Et à l’opposé de la légende écrite par certains, le modèle de développement du Japon, de la Corée ou de la Chine associe un solide protectionnisme du marché intérieur avec le bénéfice de l’ouverture des autres. 95% des voitures achetées dans ces trois pays sont ainsi produites localement, le marché intérieur étant protégé de différentes manières. La Chine, par exemple, taxait à environ 100% les voitures importées il y a une dizaine d’années (environ 30% aujourd’hui) pour imposer aux constructeurs occidentaux à construire des usines sur place, leur imposant au passage un partenaire local pour former les futurs constructeurs locaux…
Construire un protectionnisme européen de croissance
L’établissement d’une forme de protectionnisme est donc essentiel pour permettre la hausse des salaires dans les pays occidentaux, sinon la concurrence avec les pays émergents provoquera chômage et déflation salariale. Il ne s’agit pas de retourner à l’autarcie. Il n’est en aucun cas nécessaire de remettre en cause le commerce avec des pays comparables au nôtre, ni même d’arrêter complètement le commerce avec les pays émergents. En outre, une restriction de certains commerces aura un impact écologique positif.
Il s’agit d’éviter de faire peser une concurrence destructrice pour les salaires et l’emploi. Des solutions existent. Maurice Allais recommande l’utilisation de quotas d’importations (qui pourraient être vendus) : il recommande de réserver 20% du marché industriel aux importations et 10% du marché agricole. Jean-Luc Gréau recommande des droits de douane qui seraient fonction du niveau des salaires. Enfin, il existe toujours une solution fiscale comparable à ce qu’a fait l’Allemagne avec la hausse de sa TVA.

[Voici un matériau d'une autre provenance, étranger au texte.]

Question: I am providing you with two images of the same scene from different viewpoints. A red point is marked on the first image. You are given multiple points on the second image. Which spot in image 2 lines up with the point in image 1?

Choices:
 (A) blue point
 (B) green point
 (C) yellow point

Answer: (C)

Beaucoup affirment que de telles politiques sont impossibles, que l’Allemagne, qui profite du commerce, refusera forcément la mise en place d’un protectionnisme européen. Je n’y crois pas. Tout d’abord, chaque pays peut adapter sa fiscalité pour permettre une meilleure contribution des importations au bien-être de la collectivité. Ensuite, le souci de compétitivité allemand a des limites : depuis 10 ans, la croissance moyenne de l’Allemagne est de 0,9% et ce pays souffre de l’appauvrissement des classes moyennes. La sévérité de la crise actuelle (le PIB a reculé de 6 à 8% en rythme annuel au 4ème trimestre) peut changer les mentalités.
Les partisans du « laissez passer » oublient l’importance de la demande. La crise actuelle, qui frappe très violemment les économies exportatrices montre les carences d’un système qui déprime la consommation. Cela peut amener les premiers bénéficiaires du libre-échange à s’ouvrir à un protectionnisme de croissance.